Überzeugend ist schließlich, dass König sich nicht auf die letztlich kaum aussagekräftige Formel eines Kaisers, der sowohl romantisch als auch modern veranlagt gewesen sein soll und hierin irgendwie seiner Zeit geglichen habe, zurückzieht. Wie im politischen Bereich war der Monarch auch bei technischen Projekten als ‚Clearingstelle’ gesucht. Hier boten sich neue Chancen für die Monarchie. Gleichzeitig lag in der Identifizierung der Institution Monarchie mit hochgradig unsicheren Projekten wie etwa dem Zeppelin ein erhebliches Risikopotential. Generelle Probleme einer Technologie- und Industriepolitik potenzierten sich hier, weil negative Folgen nicht in die Anonymität parlamentarischer oder administrativer Prozesse abgeleitet werden konnten.

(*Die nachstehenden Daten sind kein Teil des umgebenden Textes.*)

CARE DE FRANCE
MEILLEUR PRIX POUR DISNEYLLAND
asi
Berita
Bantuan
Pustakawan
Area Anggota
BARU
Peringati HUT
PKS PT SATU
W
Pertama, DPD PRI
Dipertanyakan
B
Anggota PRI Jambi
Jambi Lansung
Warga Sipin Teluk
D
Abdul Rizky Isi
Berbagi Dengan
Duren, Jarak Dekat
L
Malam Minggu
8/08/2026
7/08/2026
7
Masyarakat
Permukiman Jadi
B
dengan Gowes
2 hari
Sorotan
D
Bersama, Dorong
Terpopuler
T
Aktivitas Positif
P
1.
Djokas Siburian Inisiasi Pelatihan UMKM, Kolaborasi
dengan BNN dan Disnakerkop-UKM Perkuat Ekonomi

Zweifellos hatte das stark herausgestellte technische Engagement Wilhelms II. einen bedeutenden symbolischen Effekt in einer Zeit, in der zwar die Entwicklung vom Agrar- zum Industriestaat längst unumkehrbar war, die politischen Debatten dieses Faktum aber noch nicht nachvollzogen hatten. Inwieweit dies zur Modernisierung Deutschlands beigetragen hat, wie König mit Einschränkungen argumentiert, muss angesichts der letztlich doch strukturellen Natur der behandelten Prozesse zurückhaltend beurteilt werden. Die Frage nach einer spezifischen, durch die monarchische Staatsform und deren wilhelminische Ausprägung induzierten technik- und industriepolitischen Entwicklung müsste in weiteren Studien international vergleichend untersucht werden. Sowohl eine kulturell erweiterte Technikgeschichte als auch eine strukturgeschichtlich angelegte Geschichte der wilhelminischen Monarchie wird dabei von den Ergebnissen der so soliden wie anregenden Pionierstudie Königs in erheblichem Maße profitieren.